Although tourism is a very important component of the local economy, there is still a great reliance on agriculture, with an emphasis on cereal grains as well as diversification into other crops such as Oilseed rape.

In a beeline to the northwest, it is 28 km to the outskirts of the city of Dresden.

English-speaking visitors will find it a challenge without some knowledge of German, but helpful for those wanting to practice their German. The concept of a two-week holiday to improve one's German, as is not uncommon in Poland, for example, is being considered by the Goethe Institute and their EU cultural partners. This may also include further development of the German courses made available by Deutsche Welle, so as to feature content that reflects aspects of life in Reinhardtsdorf-Schöna in detail and the region in general.

10 km in northwestern direction, on the far side of the River Elbe, the Rathen Rock Theatre is located. Here, dramatic reenactments of scenes from the famous western novels of Karl May are performed for tourists. Actors are dressed in period costumes, and a considerable amount of gun play and pyrotechnics use adds to the drama.

+===+

→ PROBLEMS TO WORK ON:
1. Using the passage on Reinhardtsdorf-Schöna, answer:
(a) How far is it in a beeline to the outskirts of Dresden?
(b) Besides cereal grains, which crop is named?
(c) What is performed at the Rathen Rock Theatre?
2. Pick up the passage about Reinhardtsdorf-Schöna after its final sentence and keep writing.

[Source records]
+===+

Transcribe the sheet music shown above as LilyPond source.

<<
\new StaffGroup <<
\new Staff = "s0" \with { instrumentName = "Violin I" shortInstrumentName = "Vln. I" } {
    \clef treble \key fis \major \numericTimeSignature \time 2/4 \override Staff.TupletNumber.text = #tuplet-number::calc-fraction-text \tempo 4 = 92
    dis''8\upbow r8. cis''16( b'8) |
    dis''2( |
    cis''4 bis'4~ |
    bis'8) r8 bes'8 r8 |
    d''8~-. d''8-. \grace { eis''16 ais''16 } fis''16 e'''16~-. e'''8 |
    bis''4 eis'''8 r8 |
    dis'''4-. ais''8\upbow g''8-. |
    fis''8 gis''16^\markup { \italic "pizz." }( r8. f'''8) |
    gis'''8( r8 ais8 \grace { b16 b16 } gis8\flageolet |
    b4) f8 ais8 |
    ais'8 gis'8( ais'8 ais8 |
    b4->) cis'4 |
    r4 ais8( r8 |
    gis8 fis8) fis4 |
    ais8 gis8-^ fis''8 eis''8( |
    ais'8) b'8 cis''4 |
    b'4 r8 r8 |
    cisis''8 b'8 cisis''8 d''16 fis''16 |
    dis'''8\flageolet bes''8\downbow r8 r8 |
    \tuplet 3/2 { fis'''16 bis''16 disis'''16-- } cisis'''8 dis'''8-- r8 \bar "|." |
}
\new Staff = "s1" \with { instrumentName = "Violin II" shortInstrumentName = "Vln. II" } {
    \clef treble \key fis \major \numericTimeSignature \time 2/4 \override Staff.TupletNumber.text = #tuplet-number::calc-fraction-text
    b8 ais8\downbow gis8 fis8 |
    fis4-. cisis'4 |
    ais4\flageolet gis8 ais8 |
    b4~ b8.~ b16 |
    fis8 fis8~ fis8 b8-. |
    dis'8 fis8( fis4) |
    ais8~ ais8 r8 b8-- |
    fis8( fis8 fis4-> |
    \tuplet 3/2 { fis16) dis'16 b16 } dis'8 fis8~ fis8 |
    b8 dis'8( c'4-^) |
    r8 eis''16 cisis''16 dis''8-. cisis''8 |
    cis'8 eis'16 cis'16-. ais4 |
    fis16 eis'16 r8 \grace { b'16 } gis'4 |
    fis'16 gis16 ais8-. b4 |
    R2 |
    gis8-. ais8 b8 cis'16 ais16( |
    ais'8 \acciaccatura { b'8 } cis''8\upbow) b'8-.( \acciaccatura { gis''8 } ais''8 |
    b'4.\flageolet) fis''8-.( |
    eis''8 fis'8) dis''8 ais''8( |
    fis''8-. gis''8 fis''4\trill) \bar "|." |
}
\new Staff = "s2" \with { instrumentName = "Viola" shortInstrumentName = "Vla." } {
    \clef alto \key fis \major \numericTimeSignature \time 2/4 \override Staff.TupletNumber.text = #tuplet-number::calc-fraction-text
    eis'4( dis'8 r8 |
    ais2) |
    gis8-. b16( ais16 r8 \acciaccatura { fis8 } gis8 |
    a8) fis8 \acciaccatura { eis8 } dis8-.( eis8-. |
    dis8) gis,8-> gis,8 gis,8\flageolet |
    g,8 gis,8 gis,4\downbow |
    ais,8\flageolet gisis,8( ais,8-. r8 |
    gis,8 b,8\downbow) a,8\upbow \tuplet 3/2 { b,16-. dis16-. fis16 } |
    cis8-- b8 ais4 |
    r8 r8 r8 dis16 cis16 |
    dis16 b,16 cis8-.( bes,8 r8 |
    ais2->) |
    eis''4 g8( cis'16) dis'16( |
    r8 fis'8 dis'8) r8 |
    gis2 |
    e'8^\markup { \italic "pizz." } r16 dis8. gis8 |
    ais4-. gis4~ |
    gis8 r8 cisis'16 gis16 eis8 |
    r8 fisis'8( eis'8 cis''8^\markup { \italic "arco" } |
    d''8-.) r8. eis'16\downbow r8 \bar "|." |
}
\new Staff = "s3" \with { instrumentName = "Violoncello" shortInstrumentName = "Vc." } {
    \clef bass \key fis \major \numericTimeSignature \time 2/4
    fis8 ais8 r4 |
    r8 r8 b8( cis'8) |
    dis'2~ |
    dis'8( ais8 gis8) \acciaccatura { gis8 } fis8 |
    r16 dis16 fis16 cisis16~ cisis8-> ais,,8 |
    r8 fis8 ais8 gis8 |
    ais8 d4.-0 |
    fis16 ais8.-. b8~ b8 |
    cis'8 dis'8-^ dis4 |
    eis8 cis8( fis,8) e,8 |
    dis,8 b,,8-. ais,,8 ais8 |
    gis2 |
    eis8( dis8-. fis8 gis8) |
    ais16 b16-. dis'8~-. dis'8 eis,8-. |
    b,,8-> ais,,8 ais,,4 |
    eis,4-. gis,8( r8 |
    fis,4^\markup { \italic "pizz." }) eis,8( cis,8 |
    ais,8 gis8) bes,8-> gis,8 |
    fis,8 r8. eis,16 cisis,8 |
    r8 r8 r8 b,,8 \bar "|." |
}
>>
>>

+===+

→ RESPONSES BY ITEM NUMBER:
1.
(a) 28 km
(b) Oilseed rape
(c) Dramatic reenactments of scenes from the western novels of Karl May

2.
Berlin is approximately 175 km to the north. This is little more than a two-hour drive, traffic permitting, but there is also the option of taking straight InterCity and EuroCity trains from Bad Schandau or Dresden Hauptbahnhof to Berlin Hauptbahnhof. Travel times by train are usually between 2 and 3 hours, depending on the number of stops on the schedule, and the time of day or night.

14 km south of Reinhardtsdorf-Schöna, across the German-Czech border, lies the city of Děčín.

Whilst Reinhardtsdorf-Schöna is well placed compared to large urban areas in terms of employment, trade and tourism, for example, without having to worry unduly about overdevelopment that would spoil the local environment. That said, like any small town/village, there is a danger in it becoming simply a dormitory village, with little to encourage the younger generation to remain and earn a living.

== Environmental disasters ==

Reinhardtsdorf-Schöna, along with Bad Schandau and Pirna were damaged by the floods that happened Europe-wide in August 2002.